Please quote the Justice League Dark article word for word, from "Wonder Woman brings" up to and including "of magical solving.".

*** TEXT SEGMENT ***

The Most Powerful Justice League Dark Members
For as many bright-eyed do-gooders the DC universe has to offer, there are just as many shadow-stalking creatures of the night. Sure, they're often heroic, but they're a whole lot creepier to look at than your typical crimefighter. This is part of what makes the world of superheroes so beloved. Goodness and light live right alongside magic and mayhem. You can't read Superman all the time, after all. Now and then, you need an issue of Hellblazer to break up all the sunshine.
Enter Justice League Dark. A loose collection of sorcerers, warlocks, magicians, and otherwise occult heroes, it's there to take on the cases that are too weird, wild, and witchy for any other superteam to take on. Its ranks have grown and shrunk massively since its creation in 2011 as part of the New 52, resulting in a massive pool of characters that have claimed affiliation over the years. Given the team's nature, many of these members have potent powers indeed, but which of them are the heaviest hitters? Allows us to introduce you to the most powerful Justice League Dark members of all time, from the molecule-manipulators to the tamperers of time.
Wonder Woman brings some powerful magic to Justice League Dark
Well all know Wonder Woman, the Amazonian princess, pillar of the Justice League, and roundly beloved doer of daring deeds. Not exactly the Justice League Dark sort, one might imagine, but she is, in fact, as of James Tynion IV and Alvaro Martinez's 2018 Justice League Dark series revamp. The denizens of the DC universe are just as confused by this as anyone — the series opens with Zatanna explaining, apparently not for the first time, why she is averse to joining Diana's "mysterious magic Justice League" — but fate forces the team together when Wonder Woman herself becomes the problem in need of magical solving.
As flashbacks reveal, Diana was "witchmarked" as a girl by Hecate, goddess of magic, who buried a sliver of her own power within the girl's soul. Years pass, and eventually, Hecate comes to take her magic back, no matter the cost or consequence. All of this comes to a boil in "The Witching Hour," an event that sees Wonder Woman fall entirely under the spell of the villainous sorcerers Circe, only to throw it off with the help of the ragtag team she put together. Wonder Woman might not spend much time in the magical margins, but as a demi-goddess Amazon with divinely-endowed powers, she's powerful enough to take anything the occult might throw at her.

*** End of TEXT SEGMENT ***
*** DATASET EXTRACT ***

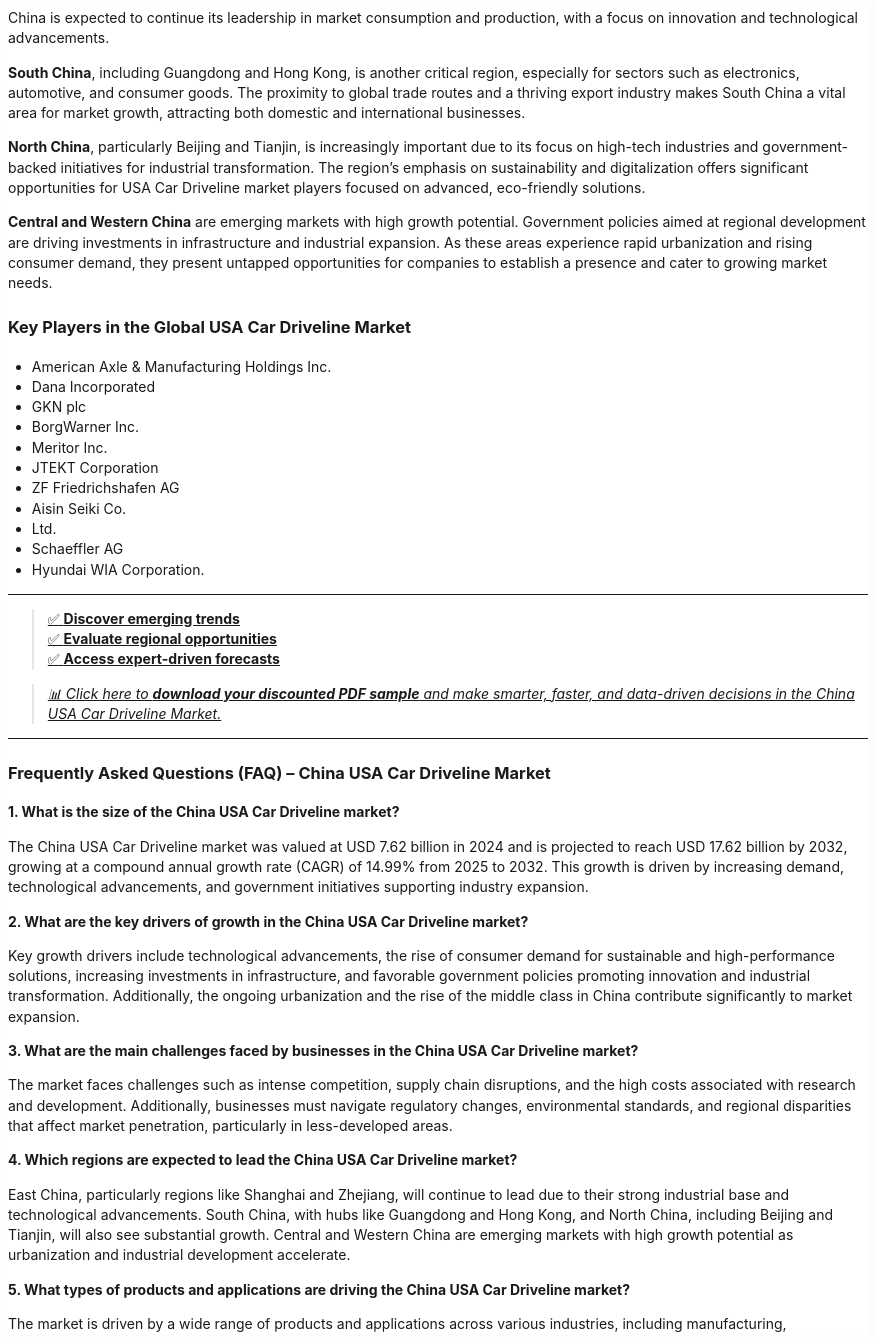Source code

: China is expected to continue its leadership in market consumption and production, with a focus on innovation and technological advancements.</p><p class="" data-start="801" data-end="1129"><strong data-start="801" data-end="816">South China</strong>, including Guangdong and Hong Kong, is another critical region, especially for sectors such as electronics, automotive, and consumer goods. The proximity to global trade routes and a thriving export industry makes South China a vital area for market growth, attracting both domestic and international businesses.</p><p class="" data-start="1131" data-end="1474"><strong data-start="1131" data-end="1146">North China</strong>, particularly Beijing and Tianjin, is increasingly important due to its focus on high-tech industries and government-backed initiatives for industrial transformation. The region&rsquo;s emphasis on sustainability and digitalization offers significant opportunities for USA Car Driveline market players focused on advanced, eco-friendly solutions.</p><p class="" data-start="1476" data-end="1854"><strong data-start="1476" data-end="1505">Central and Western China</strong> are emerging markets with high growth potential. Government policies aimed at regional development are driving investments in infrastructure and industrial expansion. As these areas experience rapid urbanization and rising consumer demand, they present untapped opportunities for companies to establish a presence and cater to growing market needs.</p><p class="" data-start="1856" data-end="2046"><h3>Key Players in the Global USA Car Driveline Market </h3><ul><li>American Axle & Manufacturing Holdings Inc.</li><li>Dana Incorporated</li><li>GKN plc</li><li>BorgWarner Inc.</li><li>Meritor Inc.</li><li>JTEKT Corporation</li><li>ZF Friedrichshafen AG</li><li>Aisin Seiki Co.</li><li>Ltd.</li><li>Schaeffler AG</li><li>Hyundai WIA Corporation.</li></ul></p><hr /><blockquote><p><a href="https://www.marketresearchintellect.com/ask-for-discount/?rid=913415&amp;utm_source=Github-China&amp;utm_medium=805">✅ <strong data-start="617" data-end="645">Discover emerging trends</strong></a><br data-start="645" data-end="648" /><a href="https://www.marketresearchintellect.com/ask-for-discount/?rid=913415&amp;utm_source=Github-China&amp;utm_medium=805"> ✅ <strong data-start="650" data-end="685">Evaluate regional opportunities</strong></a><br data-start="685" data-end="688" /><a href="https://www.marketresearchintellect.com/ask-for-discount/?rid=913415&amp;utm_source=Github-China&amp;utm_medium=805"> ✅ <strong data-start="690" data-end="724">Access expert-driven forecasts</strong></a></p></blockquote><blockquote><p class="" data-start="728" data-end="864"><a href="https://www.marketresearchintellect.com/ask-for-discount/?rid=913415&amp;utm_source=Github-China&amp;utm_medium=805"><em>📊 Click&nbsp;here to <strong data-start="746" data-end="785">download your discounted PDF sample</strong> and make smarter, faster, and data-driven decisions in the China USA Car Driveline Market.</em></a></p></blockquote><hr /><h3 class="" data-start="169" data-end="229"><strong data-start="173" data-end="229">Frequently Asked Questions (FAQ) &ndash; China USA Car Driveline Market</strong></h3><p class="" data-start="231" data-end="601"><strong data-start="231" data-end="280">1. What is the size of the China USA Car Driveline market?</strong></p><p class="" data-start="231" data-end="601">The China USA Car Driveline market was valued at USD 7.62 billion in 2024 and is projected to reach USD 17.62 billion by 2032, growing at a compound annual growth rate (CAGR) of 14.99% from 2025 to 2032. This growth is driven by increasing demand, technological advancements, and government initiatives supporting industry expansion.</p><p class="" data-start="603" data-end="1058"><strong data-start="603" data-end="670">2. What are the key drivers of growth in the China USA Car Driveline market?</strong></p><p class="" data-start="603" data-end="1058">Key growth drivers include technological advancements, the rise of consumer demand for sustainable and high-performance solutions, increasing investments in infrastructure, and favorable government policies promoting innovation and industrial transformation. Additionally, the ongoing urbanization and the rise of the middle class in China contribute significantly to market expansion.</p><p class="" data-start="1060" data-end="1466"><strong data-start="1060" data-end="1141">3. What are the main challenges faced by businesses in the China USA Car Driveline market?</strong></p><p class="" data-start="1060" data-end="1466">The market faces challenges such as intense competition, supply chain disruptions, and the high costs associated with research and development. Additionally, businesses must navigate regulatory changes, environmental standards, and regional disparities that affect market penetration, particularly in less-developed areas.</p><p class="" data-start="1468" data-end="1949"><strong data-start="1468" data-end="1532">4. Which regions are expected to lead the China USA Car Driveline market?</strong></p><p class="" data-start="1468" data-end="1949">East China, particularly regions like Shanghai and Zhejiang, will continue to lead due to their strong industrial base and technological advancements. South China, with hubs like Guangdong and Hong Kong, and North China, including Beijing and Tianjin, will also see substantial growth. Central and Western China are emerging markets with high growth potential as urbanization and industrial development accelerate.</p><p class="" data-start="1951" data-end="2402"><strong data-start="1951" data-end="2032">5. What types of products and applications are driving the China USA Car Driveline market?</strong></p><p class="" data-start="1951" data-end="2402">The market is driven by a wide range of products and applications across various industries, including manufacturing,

*** End of DATASET EXTRACT ***

PROBLEM SOLUTION:
Wonder Woman brings some powerful magic to Justice League Dark
Well all know Wonder Woman, the Amazonian princess, pillar of the Justice League, and roundly beloved doer of daring deeds. Not exactly the Justice League Dark sort, one might imagine, but she is, in fact, as of James Tynion IV and Alvaro Martinez's 2018 Justice League Dark series revamp. The denizens of the DC universe are just as confused by this as anyone — the series opens with Zatanna explaining, apparently not for the first time, why she is averse to joining Diana's "mysterious magic Justice League" — but fate forces the team together when Wonder Woman herself becomes the problem in need of magical solving.